Data provided
------------------------------------
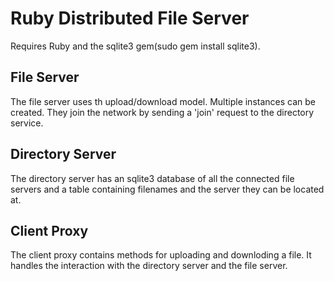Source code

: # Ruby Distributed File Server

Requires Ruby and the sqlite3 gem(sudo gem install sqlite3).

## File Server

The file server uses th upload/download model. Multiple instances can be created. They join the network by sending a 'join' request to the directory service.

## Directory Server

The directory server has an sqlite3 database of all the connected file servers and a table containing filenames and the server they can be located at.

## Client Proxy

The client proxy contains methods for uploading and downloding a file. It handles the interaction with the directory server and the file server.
------------------------------------
The expected output is the full material above, word for word, without pictures.

Source code

: # Ruby Distributed File Server

Requires Ruby and the sqlite3 gem(sudo gem install sqlite3).

## File Server

The file server uses th upload/download model. Multiple instances can be created. They join the network by sending a 'join' request to the directory service.

## Directory Server

The directory server has an sqlite3 database of all the connected file servers and a table containing filenames and the server they can be located at.

## Client Proxy

The client proxy contains methods for uploading and downloding a file. It handles the interaction with the directory server and the file server.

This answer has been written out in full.